As the table shows, the proposed algorithm performs a better detection in all the tested datasets with all the chrominance channels, compared with the state-of-the-art algorithms.
Table 10 presents a comparison between the proposed authentication technique and state-of-the-art forgery detection methods, which use the same datasets and SVM classifier with RBF kernel. It can be observed that the proposed technique outperforms the existing techniques.
6. Conclusions and Future Work
Digital images contain a large amount of relevant information. Because of this, they have become very important in legal procedures as they can be used as evidence of great value in a trial’ resolution. For the images to be valid as evidence, it must be possible to guarantee its authenticity and integrity in a reliable way. Nowadays, there are numerous image editing applications that deliver highly professional results, thus making it harder to detect forgeries. Therefore, it is of great interest to have forensic tools for image forgeries detection that can guarantee the image integrity.
In this work, an exhaustive study on existing forgery detection techniques has been carried out, putting emphasis on image splicing and copy-paste detection.
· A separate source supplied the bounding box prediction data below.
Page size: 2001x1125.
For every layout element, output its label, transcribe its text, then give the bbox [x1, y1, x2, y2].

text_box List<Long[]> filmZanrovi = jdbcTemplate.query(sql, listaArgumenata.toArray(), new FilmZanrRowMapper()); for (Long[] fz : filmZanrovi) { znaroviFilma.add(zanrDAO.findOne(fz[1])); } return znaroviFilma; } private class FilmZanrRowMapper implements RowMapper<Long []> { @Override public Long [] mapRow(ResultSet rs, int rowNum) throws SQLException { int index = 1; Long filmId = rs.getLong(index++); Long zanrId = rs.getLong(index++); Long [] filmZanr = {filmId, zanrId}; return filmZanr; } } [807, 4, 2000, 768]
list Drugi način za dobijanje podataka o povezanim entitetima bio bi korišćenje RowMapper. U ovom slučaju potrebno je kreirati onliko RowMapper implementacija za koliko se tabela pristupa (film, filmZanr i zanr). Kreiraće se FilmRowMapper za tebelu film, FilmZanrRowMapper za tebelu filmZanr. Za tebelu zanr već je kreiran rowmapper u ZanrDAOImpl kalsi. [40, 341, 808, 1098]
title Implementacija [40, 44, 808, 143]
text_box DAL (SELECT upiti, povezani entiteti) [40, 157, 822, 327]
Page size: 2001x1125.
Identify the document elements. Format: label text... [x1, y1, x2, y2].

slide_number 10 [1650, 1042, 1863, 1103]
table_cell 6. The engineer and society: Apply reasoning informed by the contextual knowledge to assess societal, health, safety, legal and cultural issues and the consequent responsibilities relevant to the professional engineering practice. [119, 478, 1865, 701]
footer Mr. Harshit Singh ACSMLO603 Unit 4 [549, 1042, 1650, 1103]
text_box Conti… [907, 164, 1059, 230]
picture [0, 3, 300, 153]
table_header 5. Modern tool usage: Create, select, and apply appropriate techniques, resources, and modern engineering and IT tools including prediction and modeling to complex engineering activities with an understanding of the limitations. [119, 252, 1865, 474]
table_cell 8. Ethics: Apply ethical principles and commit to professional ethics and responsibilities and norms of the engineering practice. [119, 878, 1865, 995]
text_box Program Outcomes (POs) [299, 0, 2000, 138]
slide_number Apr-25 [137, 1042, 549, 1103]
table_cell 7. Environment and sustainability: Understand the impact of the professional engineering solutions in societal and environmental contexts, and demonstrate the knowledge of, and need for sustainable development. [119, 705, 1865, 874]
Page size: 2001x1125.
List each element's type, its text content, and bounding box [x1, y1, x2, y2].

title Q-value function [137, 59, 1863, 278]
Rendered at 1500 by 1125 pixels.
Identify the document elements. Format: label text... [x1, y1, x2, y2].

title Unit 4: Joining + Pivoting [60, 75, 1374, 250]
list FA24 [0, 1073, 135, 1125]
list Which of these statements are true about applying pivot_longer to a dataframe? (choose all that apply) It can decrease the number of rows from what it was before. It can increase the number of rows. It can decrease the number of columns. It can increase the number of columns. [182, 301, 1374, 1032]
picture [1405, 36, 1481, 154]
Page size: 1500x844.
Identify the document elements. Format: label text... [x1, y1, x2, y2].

In addition, a new approach for forgery detection that improves the results obtained in previous investigations was presented. This technique is based on the DWT with LBP histograms and QMF.
This technique extracts the wavelet characteristics and obtains the histogram by applying LBP on the image under analysis. Finally, it improves the detection accuracy with QMF and classifies the image.
A set of experiments have been carried out using four benchmark datasets (CASIA v1.0, CASIA v2.0, Columbia and IFS-TC datasets) of the state of the art to evaluate the proposed technique. The results, after carrying out all of the experiments, shows that the proposed algorithm reaches a better accuracy compared with the state-of-the-art algorithms using the same datasets, showing a better accuracy on tampering detection in most of the cases.
At the same time, the algorithm proved to be efficient in tests made after comparing their execution time with other algorithms. This is due to the algorithm not dividing the image into blocks, thus working directly with the original image.
Since the deep-learning approach arises as a solution for computer vision problems [
42,
43], as future work, its necessary to execute and compare this algorithm using deep-learning techniques and increasing the size of the used datasets.